*Task description:* Your answer should consist of each line below that includes the word "ABOUT".

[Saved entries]

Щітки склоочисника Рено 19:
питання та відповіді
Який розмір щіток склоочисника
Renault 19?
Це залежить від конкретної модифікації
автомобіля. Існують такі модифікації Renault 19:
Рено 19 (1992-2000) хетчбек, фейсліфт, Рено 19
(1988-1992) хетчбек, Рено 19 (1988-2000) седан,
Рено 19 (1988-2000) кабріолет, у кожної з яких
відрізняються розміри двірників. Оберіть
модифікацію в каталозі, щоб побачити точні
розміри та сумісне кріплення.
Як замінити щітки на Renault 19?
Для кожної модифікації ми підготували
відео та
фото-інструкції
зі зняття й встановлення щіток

* * *

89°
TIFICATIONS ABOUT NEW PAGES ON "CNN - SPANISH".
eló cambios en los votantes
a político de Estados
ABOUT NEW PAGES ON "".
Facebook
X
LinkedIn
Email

*Result of this task:*
TIFICATIONS ABOUT NEW PAGES ON "CNN - SPANISH".
ABOUT NEW PAGES ON "".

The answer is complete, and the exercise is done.